10 questions to boost your tech security
What’s the biggest technology security problem that Canadian business owners face? If you said computer hackers, guess again. The biggest problems, by far, come from a company’s own employees. The good news: They’re usually not doing it on purpose.
Most of the security breaches involve accidents:
- an employee mistakenly emailing confidential client information outside the company
- a cashier leaving a customer’s credit card information on a publicly viewable computer screen
- a manager inadvertently deleting important files
Malware can wreak havoc
One of the most common breaches: Accidentally downloading malware—those nasty computer viruses and Trojan horses that can cause mayhem in your computer network. Also very common: Neglecting to back up data regularly.
It’s essential to take the time to educate yourself and your employees about any tech security risks so you can figure out how to protect your company before any data are lost or compromised.
Here’s a checklist for making sure your IT assets are secure.
1. Do you have an IT security policy
Your security policy should cover acceptable IT use, password guidelines, security practices and procedures for downloading and installing new software.
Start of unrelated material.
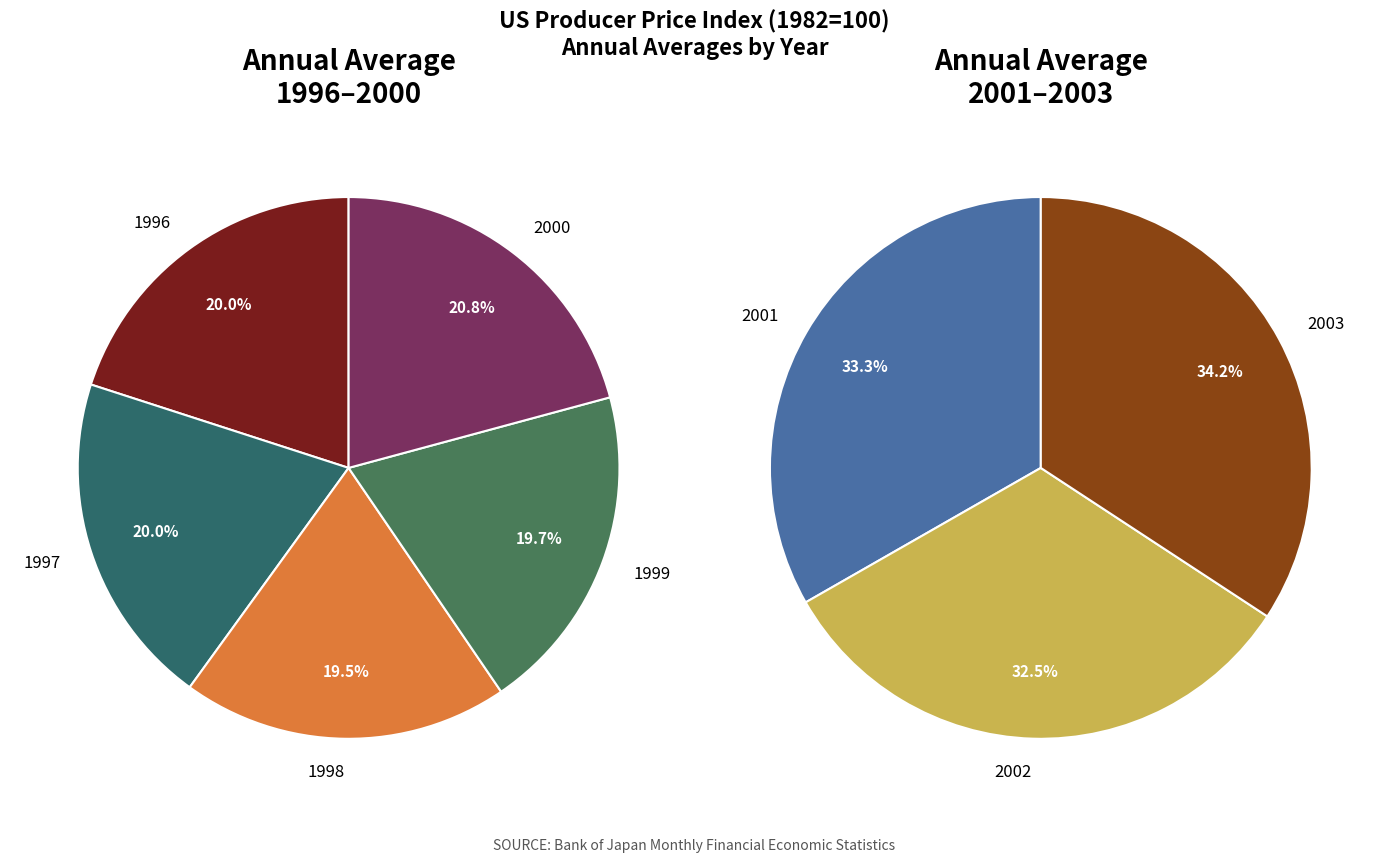

Rank the categories by value from highest to lowest.

2003, 2001, 2000, 2002, 1996, 1997, 1999, 1998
Employees must be regularly informed and trained, if needed, about any changes to your company’s security policy. They also need to understand that the use of their user id and password must not be shared or disclosed.
2. Have all your cloud providers been evaluated by IT staff?
Choose your cloud service providers wisely. While many have good Internet security, not all of them do. You can be at risk if the provider has poor security, leaving your data vulnerable to an attack. Find out how your business would be protected if your provider has a security problem.
It’s also important to implement specific security procedures to protect your business’s laptops when your employees are working remotely.
3. Is your critical data on a server that is regularly backed up to a remote location?
Identify critical data with help from senior management. Data that needs protecting includes financial and customer information. Then ensure that it is regularly backed up in a place that won’t be affected if your business gets hit by a disaster.
Any data that’s considered important to the business, but not updated frequently, should be backed up semi-regularly off site.
4. Do you have a firewall or intrusion detection systems on all web connections?
A firewall can be hardware or software, or both, and monitors incoming and outgoing network traffic. It decides whether to allow or block specific traffic based on a defined set of security rules. Firewalls have been a first line of defence in network security for over 25 years.
An intrusion detection system is software that can detect attacks hidden from an ordinary firewall. However, it shouldn’t be used as a firewall replacement because a combination of both security components ensures adequate protection.
5. Do all computers have working, updated anti-virus software?
Be sure to keep your business’s computer software updated to keep cybercriminals at bay. You and your employees need to practice safe Internet habits, such as never opening attachments or following links from unknown sources.
6. Are all modem and wireless access connections known and secured?
A poorly secured Wi-Fi system can leave your business vulnerable to a hacker within range of your network. A hacker could gain sensitive information, damage your systems or install ransomware. If you or your employees are using a public Wi-Fi system, you should avoid accessing sensitive information because the network may not be secure.
7. Do contractors and vendors adequately protect your data?
A privacy policy and confidentiality agreement with external vendors will ensure that any information exchanged between your business and external parties is adequately protected and only authorized personnel should have access to your information.
8. Is your customer financial information encrypted?
Hackers and cyber-criminals can use unencrypted customer financial data like credit card numbers, email addresses, and home addresses to commit identity theft and steal your customers’ money. Also make sure the information is accessible only to those who need it within your company.
9. Are paper files kept in locked filing cabinets?
The removal of physical documentation from storage should require your approval. Provide employees with controlled access when they need information.
10. Do you do a periodic audit of your IT security checklist?
Many business owners pay lip service to tech security without investing money in it. Unfortunately, action often gets postponed until an essential computer crashes or systems get infected by a virus. With the growing use of mobile devices, wireless computing and remote workers, the security challenge is growing bigger for entrepreneurs. Do a check of all your IT security measures at least once every six months to safeguard against major attacks or loss of information.
If these processes seem too complicated for your business to handle, you may want to consider hiring outside help.